Paterno

Paterno è uno dei 29 comuni compresi nell’area del Parco Nazionale Appennino Lucano Val D’agri Lagonegrese, il
Parco Nazionale più giovane d’Italia. Il Parco istituito con DPR l’8 dicembre del 2007, ha una superficie di 68996 ettari di territorio dispiegati in 4 ambiti territoriali: l’Alta Val d’Agri, la Val Camastra, l’Alta Valle del Melandro e il Lagonegrese. Il Parco ricade nella provincia di Potenza, ed è ricco di 12 siti di interesse Comunitario SIC – 2 siti zone a protezione Specile ZPS – 1 sito ZSC zona speciale di conservazione, 1 sito di Important bird Area IBA.

Il Parco Nazionale dell’Appennino Lucano offre una straordinaria variabilità di ambienti; basti pensare alla differenza altimetrica dei territori, si va dai 2005 mt s.l.m. del monte Papa ai 300 mt della Murgia di Sant’Oronzo. Questa variabilità offre al visitatore la possibilità di vivere il tipico ambiente montano, dove prevale il faggio, ma anche zone pedemontane e calanchive con la tipica vegetazione mediterranea.

Dal punto di vista della fauna numerosissimi sono i rapaci osservabili come il nibbio reale il nibbio bruno, la poiana; nidificano nel parco la cicogna nera e il capovaccaio, comuni sono l’istrice, il cinghiale, e diversi tipi di anfibi. Lungo il fiume Agri è presente la lontra, il lupo dell’Appennino è tornato a vivere tra i suoi boschi.
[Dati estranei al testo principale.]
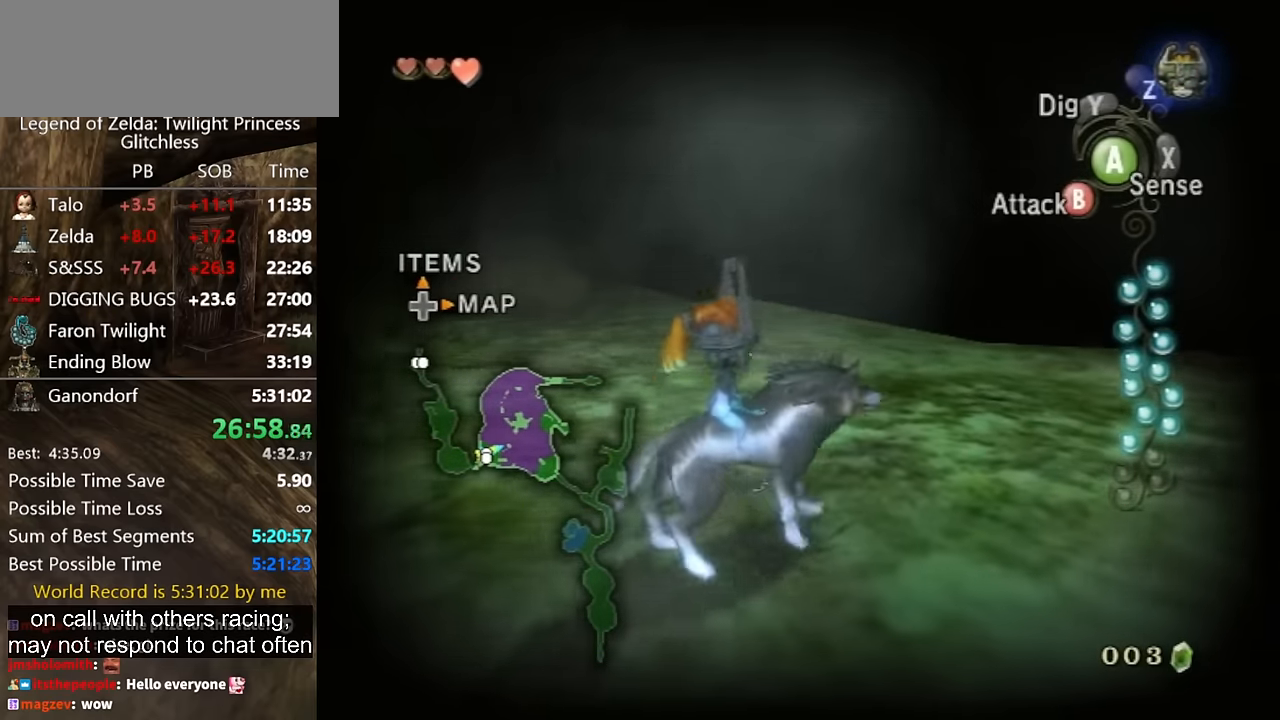
{"buttons": [], "left_stick": "center", "right_stick": "center", "events": [[100, "Y", "down"], [100, "left_stick", "center"], [167, "Y", "up"], [233, "Y", "down"], [267, "Y", "up"]]}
Cenni Storici. Paterno ha origini molto antiche risalenti all’età del bronzo. Il primo sito abitato risulta ubicato in località Civita e viene collocato tra il XIV e l’XI sec. a.C, ne sono testimonianza rinvenimenti ceramici decorati con la tecnica del Puntinato –  effetto di chiaroscuro ottenuto mediante una serie di puntini di cui si può variare la densità – oggi conservati presso il Museo Nazionale dell’Alta Val d’Agri di Grumento Nova, Grumentum, antica città romana della Lucania. La Civita fu abitata da pastori transumanti appartenenti alla cultura appenninica, dello stesso ceppo degli abitanti del sito di Murgia S. Angelo di Moliterno. Sicuramente furono questi pastori a tracciare una rete di scambi con il Vallo di Diano e con la costa Ionica, attraverso le valli fluviali interne. Ancora oggi grazie ad alcuni “passi” (di Marsico Nuovo e Paterno), si può accedere agevolmente al Vallo di Diano ,attraversato dal fiume Tanagro, affluente del Sele, via di comunicazione con la pianura tirrenica di Paestum.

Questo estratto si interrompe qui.